▸ Directive
Using the line that contains "candle: present [83,1093,263,1329]" as the first line and the last line of the data as the final one, give every line in that range again exactly.

[Stored data]

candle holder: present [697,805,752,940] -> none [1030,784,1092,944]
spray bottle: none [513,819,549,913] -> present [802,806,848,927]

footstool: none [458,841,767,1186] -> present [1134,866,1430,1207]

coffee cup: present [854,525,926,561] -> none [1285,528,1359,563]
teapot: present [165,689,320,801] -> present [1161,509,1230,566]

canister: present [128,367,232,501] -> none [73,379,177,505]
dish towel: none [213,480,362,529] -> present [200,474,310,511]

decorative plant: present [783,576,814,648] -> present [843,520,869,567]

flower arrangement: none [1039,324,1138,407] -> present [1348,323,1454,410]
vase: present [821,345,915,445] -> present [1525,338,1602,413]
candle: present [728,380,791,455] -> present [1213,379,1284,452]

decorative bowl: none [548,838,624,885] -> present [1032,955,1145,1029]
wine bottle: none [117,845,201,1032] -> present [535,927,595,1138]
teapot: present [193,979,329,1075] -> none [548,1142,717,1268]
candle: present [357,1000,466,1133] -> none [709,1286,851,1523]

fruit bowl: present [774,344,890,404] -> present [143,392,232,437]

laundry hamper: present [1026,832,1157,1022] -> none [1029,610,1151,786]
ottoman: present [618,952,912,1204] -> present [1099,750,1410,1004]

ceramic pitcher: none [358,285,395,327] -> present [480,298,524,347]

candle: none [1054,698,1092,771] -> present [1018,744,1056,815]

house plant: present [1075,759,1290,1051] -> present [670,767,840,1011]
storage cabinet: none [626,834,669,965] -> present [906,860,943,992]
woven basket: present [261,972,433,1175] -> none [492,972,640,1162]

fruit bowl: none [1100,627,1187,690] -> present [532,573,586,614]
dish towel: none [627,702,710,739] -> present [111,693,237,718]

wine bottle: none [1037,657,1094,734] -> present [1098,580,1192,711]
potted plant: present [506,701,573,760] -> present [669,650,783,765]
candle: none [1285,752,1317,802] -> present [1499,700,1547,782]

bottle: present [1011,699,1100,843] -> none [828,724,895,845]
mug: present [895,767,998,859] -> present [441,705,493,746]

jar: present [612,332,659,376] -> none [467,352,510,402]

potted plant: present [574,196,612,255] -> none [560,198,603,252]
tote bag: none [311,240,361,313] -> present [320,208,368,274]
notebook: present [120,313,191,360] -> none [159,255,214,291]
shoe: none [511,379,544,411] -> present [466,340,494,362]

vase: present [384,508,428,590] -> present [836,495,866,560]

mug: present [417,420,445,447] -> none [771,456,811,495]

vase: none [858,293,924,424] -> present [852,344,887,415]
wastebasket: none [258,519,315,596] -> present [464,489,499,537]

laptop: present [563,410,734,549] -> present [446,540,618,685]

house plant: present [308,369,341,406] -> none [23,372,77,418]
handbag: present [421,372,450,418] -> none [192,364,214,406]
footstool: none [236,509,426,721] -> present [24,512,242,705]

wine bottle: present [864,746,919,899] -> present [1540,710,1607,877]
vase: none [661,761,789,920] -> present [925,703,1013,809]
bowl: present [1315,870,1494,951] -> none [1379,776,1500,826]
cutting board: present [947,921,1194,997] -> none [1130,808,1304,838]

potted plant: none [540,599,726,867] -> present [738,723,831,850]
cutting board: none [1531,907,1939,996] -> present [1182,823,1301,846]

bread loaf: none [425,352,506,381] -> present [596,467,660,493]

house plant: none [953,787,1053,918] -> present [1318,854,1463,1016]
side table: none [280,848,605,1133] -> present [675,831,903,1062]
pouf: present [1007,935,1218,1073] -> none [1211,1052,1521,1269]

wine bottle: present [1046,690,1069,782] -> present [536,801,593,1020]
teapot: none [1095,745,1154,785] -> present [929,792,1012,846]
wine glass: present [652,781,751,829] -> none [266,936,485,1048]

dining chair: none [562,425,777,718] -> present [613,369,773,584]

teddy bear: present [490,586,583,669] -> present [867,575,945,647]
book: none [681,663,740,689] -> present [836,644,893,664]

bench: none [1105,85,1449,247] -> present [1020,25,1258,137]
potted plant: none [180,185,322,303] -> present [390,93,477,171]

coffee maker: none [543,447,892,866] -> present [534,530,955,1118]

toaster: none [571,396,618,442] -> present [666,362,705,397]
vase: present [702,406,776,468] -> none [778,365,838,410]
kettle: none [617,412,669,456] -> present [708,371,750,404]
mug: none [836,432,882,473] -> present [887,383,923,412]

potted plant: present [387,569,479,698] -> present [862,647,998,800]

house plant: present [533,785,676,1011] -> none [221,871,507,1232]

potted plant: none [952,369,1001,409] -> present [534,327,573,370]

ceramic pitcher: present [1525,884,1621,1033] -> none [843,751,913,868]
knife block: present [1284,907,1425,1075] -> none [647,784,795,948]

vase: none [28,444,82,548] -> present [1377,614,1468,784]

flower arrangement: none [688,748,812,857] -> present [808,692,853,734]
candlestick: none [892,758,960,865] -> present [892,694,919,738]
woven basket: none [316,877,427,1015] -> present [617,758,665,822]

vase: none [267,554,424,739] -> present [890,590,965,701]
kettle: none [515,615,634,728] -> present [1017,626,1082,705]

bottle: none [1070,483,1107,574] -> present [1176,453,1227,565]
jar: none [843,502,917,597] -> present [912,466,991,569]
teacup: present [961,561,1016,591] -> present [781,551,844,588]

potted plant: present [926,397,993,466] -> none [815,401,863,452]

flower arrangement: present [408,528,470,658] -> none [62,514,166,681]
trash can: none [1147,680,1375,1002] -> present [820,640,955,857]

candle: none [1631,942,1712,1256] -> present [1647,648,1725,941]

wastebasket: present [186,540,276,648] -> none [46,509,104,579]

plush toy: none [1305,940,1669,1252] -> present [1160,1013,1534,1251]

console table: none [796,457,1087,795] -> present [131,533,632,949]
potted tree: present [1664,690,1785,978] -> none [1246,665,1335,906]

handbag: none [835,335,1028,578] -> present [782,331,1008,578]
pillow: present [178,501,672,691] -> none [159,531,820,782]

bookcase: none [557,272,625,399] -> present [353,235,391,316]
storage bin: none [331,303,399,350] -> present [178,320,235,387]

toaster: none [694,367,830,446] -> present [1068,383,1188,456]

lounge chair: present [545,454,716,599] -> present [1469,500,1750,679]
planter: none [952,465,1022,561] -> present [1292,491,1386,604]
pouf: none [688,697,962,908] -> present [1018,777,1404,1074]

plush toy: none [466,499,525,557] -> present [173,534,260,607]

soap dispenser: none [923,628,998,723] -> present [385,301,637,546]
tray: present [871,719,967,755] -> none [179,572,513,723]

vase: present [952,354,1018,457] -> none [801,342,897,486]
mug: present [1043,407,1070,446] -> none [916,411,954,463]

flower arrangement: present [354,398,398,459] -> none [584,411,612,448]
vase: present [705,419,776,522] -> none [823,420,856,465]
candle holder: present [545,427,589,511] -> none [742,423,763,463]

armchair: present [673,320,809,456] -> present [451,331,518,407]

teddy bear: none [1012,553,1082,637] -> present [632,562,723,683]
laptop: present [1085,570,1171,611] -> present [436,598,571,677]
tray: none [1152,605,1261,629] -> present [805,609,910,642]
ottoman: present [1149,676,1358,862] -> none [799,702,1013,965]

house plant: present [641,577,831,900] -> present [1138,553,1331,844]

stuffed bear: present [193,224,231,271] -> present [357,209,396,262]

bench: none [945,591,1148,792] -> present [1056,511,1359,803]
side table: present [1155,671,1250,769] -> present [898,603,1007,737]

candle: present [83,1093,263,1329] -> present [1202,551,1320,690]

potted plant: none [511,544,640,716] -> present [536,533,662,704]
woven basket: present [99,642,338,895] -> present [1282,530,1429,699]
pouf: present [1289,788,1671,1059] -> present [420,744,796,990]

▸ Solution to this task
candle: present [83,1093,263,1329] -> present [1202,551,1320,690]

potted plant: none [511,544,640,716] -> present [536,533,662,704]
woven basket: present [99,642,338,895] -> present [1282,530,1429,699]
pouf: present [1289,788,1671,1059] -> present [420,744,796,990]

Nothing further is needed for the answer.